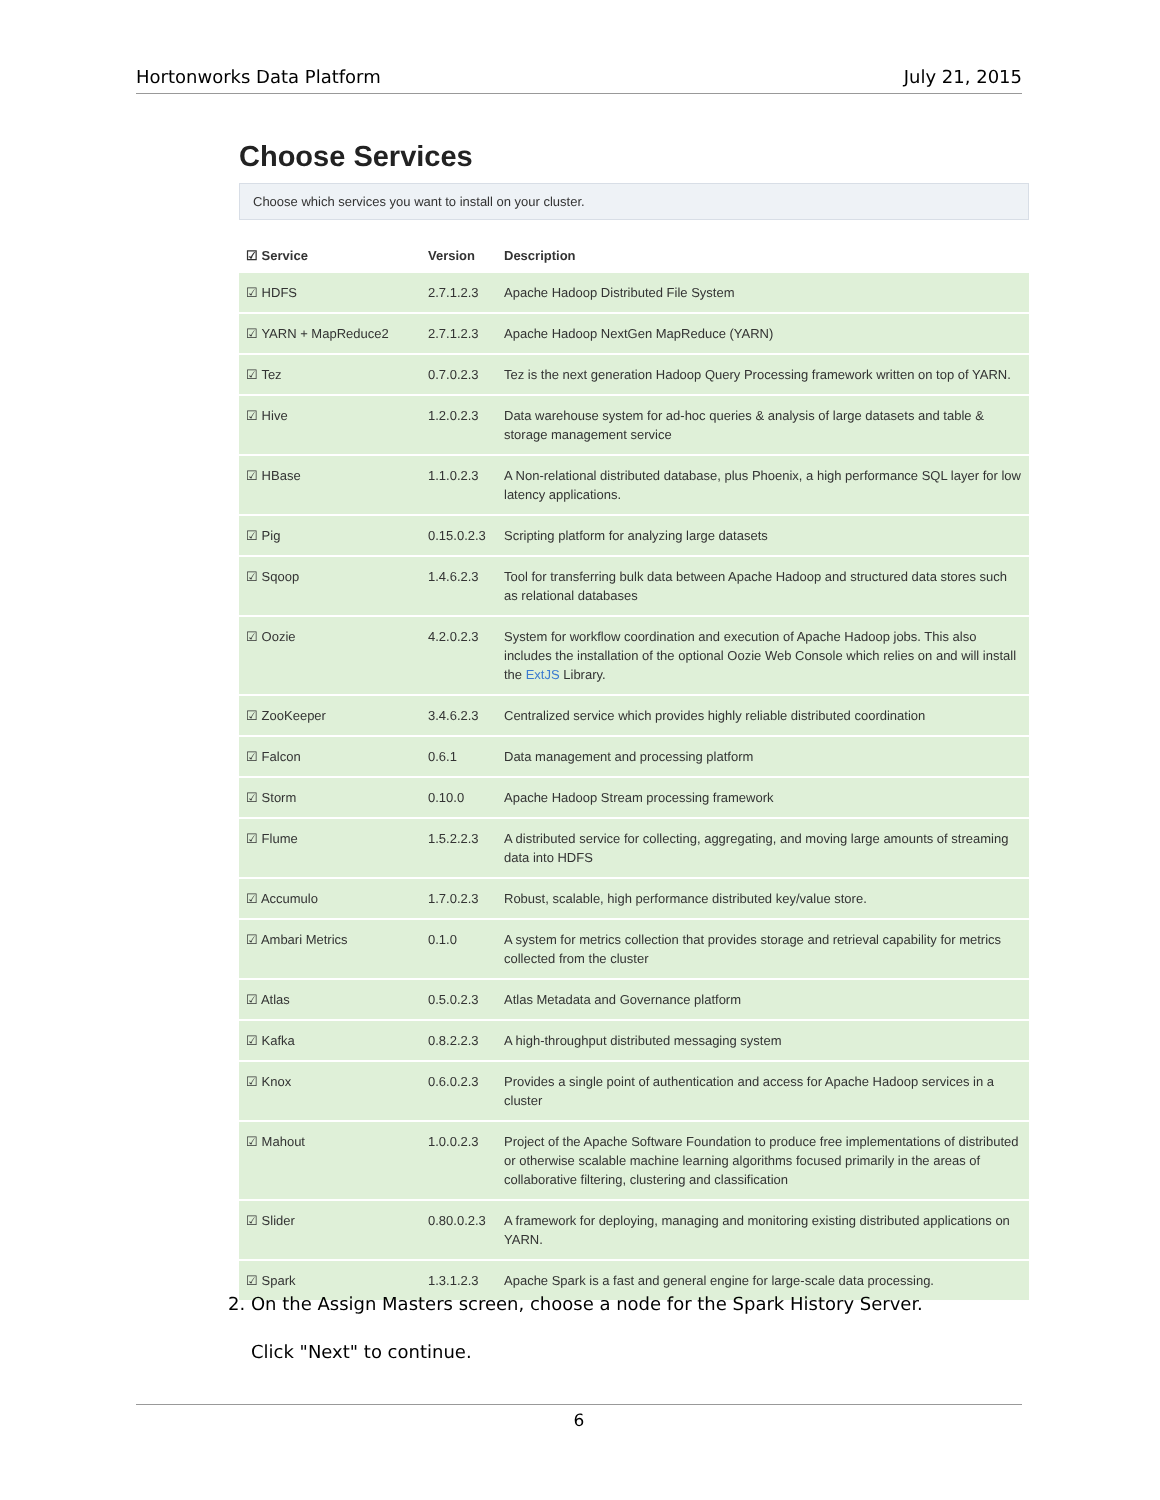Hortonworks Data Platform July 21, 2015
Choose Services
Choose which services you want to install on your cluster.
| ☑ Service | Version | Description |
| --- | --- | --- |
| ☑ HDFS | 2.7.1.2.3 | Apache Hadoop Distributed File System |
| ☑ YARN + MapReduce2 | 2.7.1.2.3 | Apache Hadoop NextGen MapReduce (YARN) |
| ☑ Tez | 0.7.0.2.3 | Tez is the next generation Hadoop Query Processing framework written on top of YARN. |
| ☑ Hive | 1.2.0.2.3 | Data warehouse system for ad-hoc queries & analysis of large datasets and table & storage management service |
| ☑ HBase | 1.1.0.2.3 | A Non-relational distributed database, plus Phoenix, a high performance SQL layer for low latency applications. |
| ☑ Pig | 0.15.0.2.3 | Scripting platform for analyzing large datasets |
| ☑ Sqoop | 1.4.6.2.3 | Tool for transferring bulk data between Apache Hadoop and structured data stores such as relational databases |
| ☑ Oozie | 4.2.0.2.3 | System for workflow coordination and execution of Apache Hadoop jobs. This also includes the installation of the optional Oozie Web Console which relies on and will install the ExtJS Library. |
| ☑ ZooKeeper | 3.4.6.2.3 | Centralized service which provides highly reliable distributed coordination |
| ☑ Falcon | 0.6.1 | Data management and processing platform |
| ☑ Storm | 0.10.0 | Apache Hadoop Stream processing framework |
| ☑ Flume | 1.5.2.2.3 | A distributed service for collecting, aggregating, and moving large amounts of streaming data into HDFS |
| ☑ Accumulo | 1.7.0.2.3 | Robust, scalable, high performance distributed key/value store. |
| ☑ Ambari Metrics | 0.1.0 | A system for metrics collection that provides storage and retrieval capability for metrics collected from the cluster |
| ☑ Atlas | 0.5.0.2.3 | Atlas Metadata and Governance platform |
| ☑ Kafka | 0.8.2.2.3 | A high-throughput distributed messaging system |
| ☑ Knox | 0.6.0.2.3 | Provides a single point of authentication and access for Apache Hadoop services in a cluster |
| ☑ Mahout | 1.0.0.2.3 | Project of the Apache Software Foundation to produce free implementations of distributed or otherwise scalable machine learning algorithms focused primarily in the areas of collaborative filtering, clustering and classification |
| ☑ Slider | 0.80.0.2.3 | A framework for deploying, managing and monitoring existing distributed applications on YARN. |
| ☑ Spark | 1.3.1.2.3 | Apache Spark is a fast and general engine for large-scale data processing. |
2. On the Assign Masters screen, choose a node for the Spark History Server.
Click "Next" to continue.
6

## THE TASK
Reproduce each line of the records exactly and exclude any images.

## PROBLEM SOLUTION
Hortonworks Data Platform July 21, 2015
Choose Services
Choose which services you want to install on your cluster.
| ☑ Service | Version | Description |
| --- | --- | --- |
| ☑ HDFS | 2.7.1.2.3 | Apache Hadoop Distributed File System |
| ☑ YARN + MapReduce2 | 2.7.1.2.3 | Apache Hadoop NextGen MapReduce (YARN) |
| ☑ Tez | 0.7.0.2.3 | Tez is the next generation Hadoop Query Processing framework written on top of YARN. |
| ☑ Hive | 1.2.0.2.3 | Data warehouse system for ad-hoc queries & analysis of large datasets and table & storage management service |
| ☑ HBase | 1.1.0.2.3 | A Non-relational distributed database, plus Phoenix, a high performance SQL layer for low latency applications. |
| ☑ Pig | 0.15.0.2.3 | Scripting platform for analyzing large datasets |
| ☑ Sqoop | 1.4.6.2.3 | Tool for transferring bulk data between Apache Hadoop and structured data stores such as relational databases |
| ☑ Oozie | 4.2.0.2.3 | System for workflow coordination and execution of Apache Hadoop jobs. This also includes the installation of the optional Oozie Web Console which relies on and will install the ExtJS Library. |
| ☑ ZooKeeper | 3.4.6.2.3 | Centralized service which provides highly reliable distributed coordination |
| ☑ Falcon | 0.6.1 | Data management and processing platform |
| ☑ Storm | 0.10.0 | Apache Hadoop Stream processing framework |
| ☑ Flume | 1.5.2.2.3 | A distributed service for collecting, aggregating, and moving large amounts of streaming data into HDFS |
| ☑ Accumulo | 1.7.0.2.3 | Robust, scalable, high performance distributed key/value store. |
| ☑ Ambari Metrics | 0.1.0 | A system for metrics collection that provides storage and retrieval capability for metrics collected from the cluster |
| ☑ Atlas | 0.5.0.2.3 | Atlas Metadata and Governance platform |
| ☑ Kafka | 0.8.2.2.3 | A high-throughput distributed messaging system |
| ☑ Knox | 0.6.0.2.3 | Provides a single point of authentication and access for Apache Hadoop services in a cluster |
| ☑ Mahout | 1.0.0.2.3 | Project of the Apache Software Foundation to produce free implementations of distributed or otherwise scalable machine learning algorithms focused primarily in the areas of collaborative filtering, clustering and classification |
| ☑ Slider | 0.80.0.2.3 | A framework for deploying, managing and monitoring existing distributed applications on YARN. |
| ☑ Spark | 1.3.1.2.3 | Apache Spark is a fast and general engine for large-scale data processing. |
2. On the Assign Masters screen, choose a node for the Spark History Server.
Click "Next" to continue.
6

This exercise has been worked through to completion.